En el Estrecho de Gibraltar, próximo a Ceuta, millones de aves migran siguiendo rutas estacionales que requieren una navegación muy precisa: algunas utilizan la posición del sol, la luz polarizada y señales magnéticas para orientarse.
Camuflaje y mimetismo: la importancia de pasar inadvertido
Ciertas especies evitan ser vistas modificando su color, textura o forma; otras reproducen señales del entorno o de otros organismos.
- Calamares y pulpos: cambian la apariencia de su piel gracias a cromatóforos, iridóforos y papilas para ocultarse, comunicarse o confundir a un posible enemigo.
- Insectos hoja y palo: tienen una estructura que imita hojas, ramas o corteza, lo cual disminuye las probabilidades de ser detectados por depredadores visuales.
- Patrones irregulares: manchas y rayas segmentan el borde corporal, dificultando identificar la forma real del animal.
Menor visibilidad se traduce generalmente en mayores probabilidades de supervivencia frente a depredadores.
Orientación y navegación: encontrar el camino sin un mapa
La navegación se basa en señales sensoriales innatas y el aprendizaje; muchas especies combinan varias fuentes para orientarse.
- Aves migratorias: utilizan la posición del sol, la polarización de la luz, referencias visuales del paisaje y, según investigaciones, también perciben el campo magnético.
- Tortugas marinas: regresan a zonas de anidación usando señales ambientales y, según estudios, una “impronta” magnética de las playas donde nacieron.
- Insectos: algunas especies emplean patrones visuales del terreno y la orientación por la luz para seguir rutas constantes.
En la costa ceutí, estos procesos se observan en el paso de aves migratorias y en movimientos de animales marinos que atraviesan el Estrecho, un corredor de alta actividad migratoria según quienes lo observan.
Sentidos adicionales: captar lo que otros no detectan
Algunos animales perciben señales que el ser humano no aprecia: impulsos eléctricos, ultrasonidos, pequeñas variaciones térmicas o rastros químicos.
- Rayas y otros peces cartilaginosos: detectan campos eléctricos mediante las ampollas de Lorenzini, lo que les ayuda a localizar presas en aguas turbias.
- Murciélagos: crean un mapa del entorno mediante la ecolocalización, emitiendo sonidos y analizando los ecos para “ver” en la oscuridad.
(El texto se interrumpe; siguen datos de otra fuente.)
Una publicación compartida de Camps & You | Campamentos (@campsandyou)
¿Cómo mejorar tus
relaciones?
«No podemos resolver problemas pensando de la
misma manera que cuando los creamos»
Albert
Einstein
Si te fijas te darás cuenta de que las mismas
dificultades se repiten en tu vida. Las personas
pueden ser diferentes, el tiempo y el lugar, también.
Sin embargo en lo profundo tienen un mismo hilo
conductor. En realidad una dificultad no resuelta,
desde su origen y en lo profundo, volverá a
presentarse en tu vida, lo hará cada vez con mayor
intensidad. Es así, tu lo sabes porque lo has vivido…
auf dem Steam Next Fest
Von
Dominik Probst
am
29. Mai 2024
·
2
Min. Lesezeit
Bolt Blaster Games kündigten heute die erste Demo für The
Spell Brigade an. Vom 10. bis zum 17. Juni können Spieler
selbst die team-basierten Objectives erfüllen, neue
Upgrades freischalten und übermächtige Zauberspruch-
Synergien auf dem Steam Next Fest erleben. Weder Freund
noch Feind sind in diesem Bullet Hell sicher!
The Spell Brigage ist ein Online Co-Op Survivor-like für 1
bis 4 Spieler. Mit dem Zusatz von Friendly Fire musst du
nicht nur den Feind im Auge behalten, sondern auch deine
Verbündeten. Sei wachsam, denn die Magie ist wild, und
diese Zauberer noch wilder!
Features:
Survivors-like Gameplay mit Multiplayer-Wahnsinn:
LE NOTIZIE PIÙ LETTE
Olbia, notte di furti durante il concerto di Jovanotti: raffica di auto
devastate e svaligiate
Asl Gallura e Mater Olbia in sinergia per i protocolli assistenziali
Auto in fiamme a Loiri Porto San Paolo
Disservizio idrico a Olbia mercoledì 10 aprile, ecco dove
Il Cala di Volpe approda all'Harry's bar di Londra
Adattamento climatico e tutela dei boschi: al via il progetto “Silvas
- Serpientes con fosetas termorreceptoras: localizan presas de sangre caliente detectando cambios térmicos.
Estos receptores proporcionan realidades sensoriales únicas para cada especie.
Comunicación avanzada: señales para organizarse
La comunicación trasciende los sonidos: integra señales químicas, visuales y conductuales para coordinar actividades y decisiones colectivas.
- Hormigas y abejas: emplean feromonas y, en el caso de las abejas, utilizan la danza, un sistema codificado, para señalar la ubicación de recursos.
- Ballenas y delfines: emiten vocalizaciones complejas que facilitan la coordinación y la localización en el ambiente acuático.
- Señales de exhibición: colores, posturas y cantos se utilizan para atraer pareja o defender territorio.
Estas formas de comunicación disminuyen la incertidumbre y mejoran la efectividad del grupo en tareas como la búsqueda de alimento o la defensa.
Estrategias de supervivencia: rapidez, veneno y regeneración
No todas las capacidades son sensoriales; muchas consisten en defensas o habilidades físicas que incrementan las probabilidades de éxito.
- Venenos: usados para defensa o caza, su efectividad depende del tipo de toxina y de la biología del objetivo.
- Depredadores de emboscada: combinan sigilo, paciencia y precisión para capturar en el momento exacto.
- Regeneración: ciertas especies pueden recuperar tejidos en diversos grados, lo que ofrece una ventaja tras sufrir daños.
Estas estrategias, junto con la anatomía y el comportamiento, maximizan la adaptación al entorno.
Adaptación al nicho: la importancia de cada capacidad
Cada característica se ajusta a un nicho específico: la clave no es ser superior en todo, sino ser suficientemente eficaz en lo que asegura la supervivencia y reproducción.
La próxima vez que observes fauna en una playa, una pared iluminada o volando sobre Ceuta, presta atención a las señales, formas y movimientos; tras ellos hay respuestas evolucionadas a problemas específicos.